Rushville Republican

December 18, 2012

Heroin is making a comeback!


Rushville Republican

RUSHVILLE — Dear Editor:

An old drug is making a new comeback, and the home medicine cabinet often is the gateway.

Heroin, a pop culture star in the 1970s, is back for an encore. According to the Indiana Prevention Resource Center (IPRC), 2.1 percent of Hoosier high school seniors have ever used heroin, 50 percent higher than the national average.

Tippecanoe County Prosecutor Pat Harrington has seen heroin cases rise 600 percent in the last five years.

“Heroin now is so cheap and is so readily available,” he said.

Natalie (last name withheld as she undergoes drug rehabilitation) agreed. “If you get with the other drug users in your school, you’re just bound to find it.”

Natalie’s drug abuse started in the family medicine cabinet. “I did prescription drugs for a long time before I started doing heroin,” Natalie admitted. “I never thought I would do heroin ever, but I was taking way too many pills, and it became way too expensive. Going from prescription pills to heroin, it’s way cheaper.”

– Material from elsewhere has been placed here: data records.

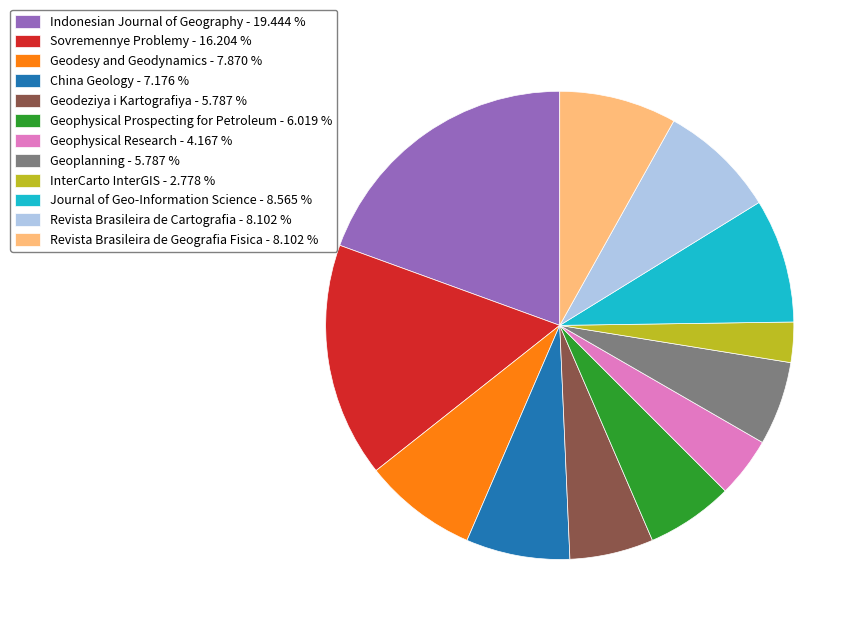

Is Geodeziya i Kartografiya - 5.787 % the majority of the pie?

No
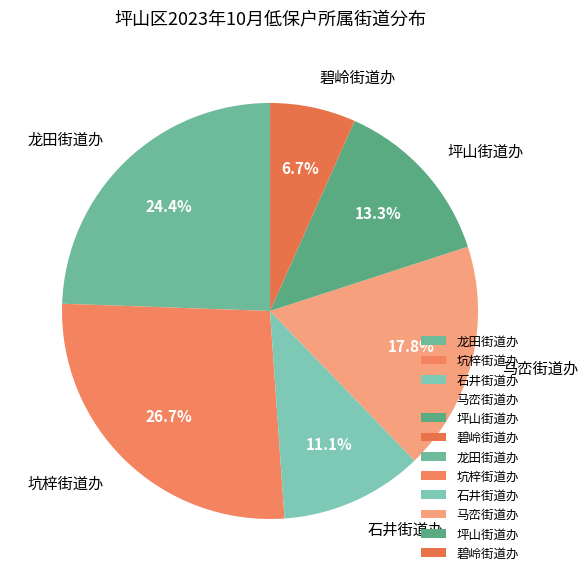

Is it true that 马峦街道办 is 18% of the pie?

True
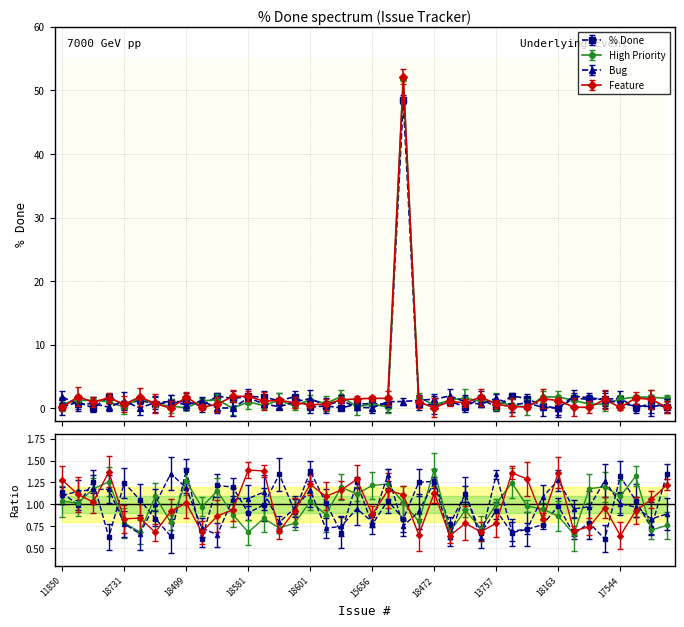

Where does the High Priority series first go above 1?

18582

According to IPRC, Indiana has the nation’s second highest rate of high school students abusing prescription drugs at 21 percent. The top source of those drugs: buying pills from a friend.  

Cierra (last name withheld) said her brother Jesse started smoking marijuana, which led to prescription pills, which led to heroin, which led to his death. “My brother told me you’re always chasing your first high,” Cierra related. “Your first high is the best high you’re ever going to have, and that’s why you continue to do harder and harder drugs. That’s why kids progress from marijuana, to pills, to heroin because they’re looking for a better high.”

While prevention efforts offer no guarantees, IPRC recommends that parents, educators and youth workers openly communicate with children and teens about what they hear from friends, see in the community, and ways they can resist temptations to take drugs.

Parents can help prevent prescription drug abuse by continually counting the legally prescribed pills at home and keeping the medicine bottle out of reach, even hidden. Caring adults also can watch for warning signs of drug abuse including depression, lack of motivation, constant lying about friends and whereabouts, severe weight loss and frequent tiredness and sleeping.

Natalie’s mom, Jennifer, warns parents to watch for drug abuse, including heroin. “I falsely thought that I was exempt from this,” Jennifer said. “You think of a junkie. You think of something you heard of back in the ‘70s. You don’t think of a middle class child who now is in school.”

Harrington added, “Youth today face this on a daily basis, this temptation to use drugs. Heroin doesn’t care about your race or your religious preference or your position in life. It’s across the spectrum.”